The church can be traced back to Norman times but it was rebuilt in the fourteenth century. A foundation early in the twelfth century is indicated by its dedication to St Martin of Tours. The last major restoration was completed in 1865 and took 3 years to complete.
Among the interesting features is a magnificent perpendicular west window, a medieval tombstone in the chancel and a medieval piscine with a Tudor rose caved on the underside located below the squint.
In the fourteenth century the south aisle was built together with a priests room or parvis above the porch, plus the Lady Chapel. A recent window displays the arms of the town and those of the Perrots’ Trustees and the Gild of Freemen of Haverfordwest.
It has a well preserved medieval raised churchyard.
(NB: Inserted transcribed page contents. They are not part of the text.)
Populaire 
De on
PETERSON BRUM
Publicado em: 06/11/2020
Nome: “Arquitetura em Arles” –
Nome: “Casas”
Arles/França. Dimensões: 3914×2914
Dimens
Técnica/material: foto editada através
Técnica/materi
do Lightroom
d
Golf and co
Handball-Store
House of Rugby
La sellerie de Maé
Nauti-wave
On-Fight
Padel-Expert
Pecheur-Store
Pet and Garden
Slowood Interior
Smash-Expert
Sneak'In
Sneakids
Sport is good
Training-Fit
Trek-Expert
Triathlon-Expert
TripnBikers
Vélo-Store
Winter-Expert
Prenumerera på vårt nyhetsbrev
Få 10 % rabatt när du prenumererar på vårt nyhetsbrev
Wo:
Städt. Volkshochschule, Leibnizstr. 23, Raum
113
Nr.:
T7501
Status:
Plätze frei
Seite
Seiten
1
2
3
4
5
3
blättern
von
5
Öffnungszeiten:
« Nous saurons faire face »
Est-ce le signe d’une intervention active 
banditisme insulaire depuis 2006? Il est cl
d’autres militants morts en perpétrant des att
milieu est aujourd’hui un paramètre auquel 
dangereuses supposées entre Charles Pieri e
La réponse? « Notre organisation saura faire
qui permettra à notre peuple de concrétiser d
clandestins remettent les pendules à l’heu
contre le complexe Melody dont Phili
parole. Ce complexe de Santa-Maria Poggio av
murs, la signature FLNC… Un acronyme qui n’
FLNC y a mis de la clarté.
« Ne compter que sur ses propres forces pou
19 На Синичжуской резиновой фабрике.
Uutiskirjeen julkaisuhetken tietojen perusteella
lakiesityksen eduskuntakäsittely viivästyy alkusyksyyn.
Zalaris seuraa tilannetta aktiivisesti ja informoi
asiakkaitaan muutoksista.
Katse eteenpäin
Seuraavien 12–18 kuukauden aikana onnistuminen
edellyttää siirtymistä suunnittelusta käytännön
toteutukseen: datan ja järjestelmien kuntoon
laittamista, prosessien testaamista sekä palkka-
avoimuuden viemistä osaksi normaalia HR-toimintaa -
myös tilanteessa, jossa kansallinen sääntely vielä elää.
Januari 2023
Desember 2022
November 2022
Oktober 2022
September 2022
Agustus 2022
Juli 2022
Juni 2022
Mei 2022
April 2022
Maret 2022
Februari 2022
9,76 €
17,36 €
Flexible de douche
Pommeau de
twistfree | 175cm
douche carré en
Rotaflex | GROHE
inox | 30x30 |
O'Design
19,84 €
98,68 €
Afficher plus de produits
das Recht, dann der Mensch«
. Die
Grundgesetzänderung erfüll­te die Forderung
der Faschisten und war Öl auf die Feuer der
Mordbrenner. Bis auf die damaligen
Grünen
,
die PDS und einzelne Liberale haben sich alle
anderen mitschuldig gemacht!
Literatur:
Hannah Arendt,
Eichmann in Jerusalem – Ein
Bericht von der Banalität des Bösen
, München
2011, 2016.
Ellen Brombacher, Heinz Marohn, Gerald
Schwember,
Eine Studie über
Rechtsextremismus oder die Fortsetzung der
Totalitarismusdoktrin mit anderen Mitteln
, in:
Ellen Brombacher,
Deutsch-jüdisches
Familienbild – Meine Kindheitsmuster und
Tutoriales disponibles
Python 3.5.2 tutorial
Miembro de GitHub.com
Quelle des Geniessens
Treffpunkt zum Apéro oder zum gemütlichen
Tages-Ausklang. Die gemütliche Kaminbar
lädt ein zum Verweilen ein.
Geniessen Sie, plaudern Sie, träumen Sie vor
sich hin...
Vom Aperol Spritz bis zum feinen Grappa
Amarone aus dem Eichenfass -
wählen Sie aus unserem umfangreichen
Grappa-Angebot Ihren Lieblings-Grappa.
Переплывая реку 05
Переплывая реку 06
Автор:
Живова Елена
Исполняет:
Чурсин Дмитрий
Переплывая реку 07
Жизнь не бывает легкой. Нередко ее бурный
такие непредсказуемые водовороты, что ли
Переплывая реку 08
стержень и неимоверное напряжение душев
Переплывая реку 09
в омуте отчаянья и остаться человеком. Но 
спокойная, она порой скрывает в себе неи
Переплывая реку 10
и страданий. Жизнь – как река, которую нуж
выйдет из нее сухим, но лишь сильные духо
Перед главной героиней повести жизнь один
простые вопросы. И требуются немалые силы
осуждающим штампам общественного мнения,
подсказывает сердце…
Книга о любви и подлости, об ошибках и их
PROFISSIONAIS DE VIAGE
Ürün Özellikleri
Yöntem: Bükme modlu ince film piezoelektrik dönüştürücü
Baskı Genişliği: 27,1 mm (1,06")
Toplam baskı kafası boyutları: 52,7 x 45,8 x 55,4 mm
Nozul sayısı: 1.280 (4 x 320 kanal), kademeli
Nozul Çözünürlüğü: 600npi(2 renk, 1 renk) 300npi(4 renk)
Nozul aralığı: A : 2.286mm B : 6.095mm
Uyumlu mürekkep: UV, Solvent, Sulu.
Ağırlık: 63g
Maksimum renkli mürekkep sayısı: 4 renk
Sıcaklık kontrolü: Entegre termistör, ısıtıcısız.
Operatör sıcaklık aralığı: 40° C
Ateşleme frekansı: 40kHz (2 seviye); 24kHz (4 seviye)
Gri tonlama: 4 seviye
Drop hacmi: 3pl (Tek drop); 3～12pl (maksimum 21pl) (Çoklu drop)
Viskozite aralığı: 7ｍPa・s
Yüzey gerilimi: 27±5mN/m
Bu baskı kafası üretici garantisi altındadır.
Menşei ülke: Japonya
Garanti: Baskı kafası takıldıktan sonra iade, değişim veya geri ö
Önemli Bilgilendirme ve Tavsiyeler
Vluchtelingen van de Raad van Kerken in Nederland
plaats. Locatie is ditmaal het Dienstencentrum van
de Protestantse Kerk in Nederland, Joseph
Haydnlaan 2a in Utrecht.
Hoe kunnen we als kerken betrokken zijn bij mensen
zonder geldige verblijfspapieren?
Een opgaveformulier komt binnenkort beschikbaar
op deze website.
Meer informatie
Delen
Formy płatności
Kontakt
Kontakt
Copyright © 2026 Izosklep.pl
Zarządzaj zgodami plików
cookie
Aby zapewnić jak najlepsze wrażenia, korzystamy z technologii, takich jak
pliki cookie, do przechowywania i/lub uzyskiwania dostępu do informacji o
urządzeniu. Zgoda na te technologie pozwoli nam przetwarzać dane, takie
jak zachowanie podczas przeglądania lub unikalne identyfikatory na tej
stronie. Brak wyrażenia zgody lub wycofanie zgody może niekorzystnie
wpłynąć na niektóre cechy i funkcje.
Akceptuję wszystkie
THE CHURCH OF ST THOMAS A BECKET
Situated near St Thomas Green it boasts a splendid 75foot tower. It contains many interesting monumental inscriptions including the 13th century coffin lid bearing testimony to a pilgrim who died almost eight hundred years ago either going to or returning from a pilgrimage to St David’s. Two pilgrimages to St David’s being equal to one to Rome.
ST DAVID’S CHURCH
Dedicated to the patron saint St David, it is situated in charming surrounds in Prendergast. It has a long tradition and Howell Davies, the Methodist leader known as “the Apostle of Pembrokeshire”, is buried here.
ALBANY CONGREGATIONAL CHURCH
Located in Hill Street and now of the United Reform/Methodist persuasion it was originally the Green Meeting House where non conformists met as early as 1638.
TABERNACLE CONGREGATIONAL CHURCH
Rebuilt in 1874 in Roman basilica style, it was established in 1774 and is situated at the bottom of City Road.
ST DAVID AND ST PATRICK
Built in 1872 to serve the needs of an increasing Catholic population it is located in Dew Street.
BETHESDA BAPTIST CHURCH
One of the finest chapel buildings in Wales located at the foot of Barn Street. It can seat 900 people, was built in 1789 and enlarged in 1816.In 1878 it was rebuilt in “Welsh Romanesque “ style by George Morgan of Carmarthen at a cost of £2,199.00
ST MARY’S CHURCH
Believed to be built on the remains of a Norman structure it is a splendid specimen of the decorated architecture. Among its most interesting features are early arches, a Tudor oak panelled roof and medieval carvings. The roof’s corbels are representations of men’s head on one side and women’s on the other and the panelled roof is considered one of the finest in the country.
It contains some of the oldest brass in Pembrokeshire from the mid 17th century. It also features registers dating back to 1590 and a two-seater pew made for the mayor and sheriff, has an elaborately carved 14th century bend end. A brass names the mayor of 1642. The church became a prison briefly in 1797 to house French soldiers who had surrendered after an abortive landing near Fishguard.
OTHER RELIGIOUS BUILDINGS
• Cavalry Pentecostal Church established 1973 located in Portfield.
• Ebenezer built 1817, enlarged 1844 and 1886 located in Perrot’s Road.
• Hill Park Baptist Church built 1857 renovated 1891 located at the bottom of Prendergast hill.
• Wesleyan Chapel erected on the site of the Wesleyan Room at the opening of which John Wesley preached. Now no longer in religious use.
• The Quakers Meeting House was at the bottom of High Street but relocated to the New Quay beyond the Bristol Trader when the Shire Hall was built in 1835.
• The Moravians had a chapel on St Thomas Green until it was demolished to provide a site for the Moravian Court housing in 1961.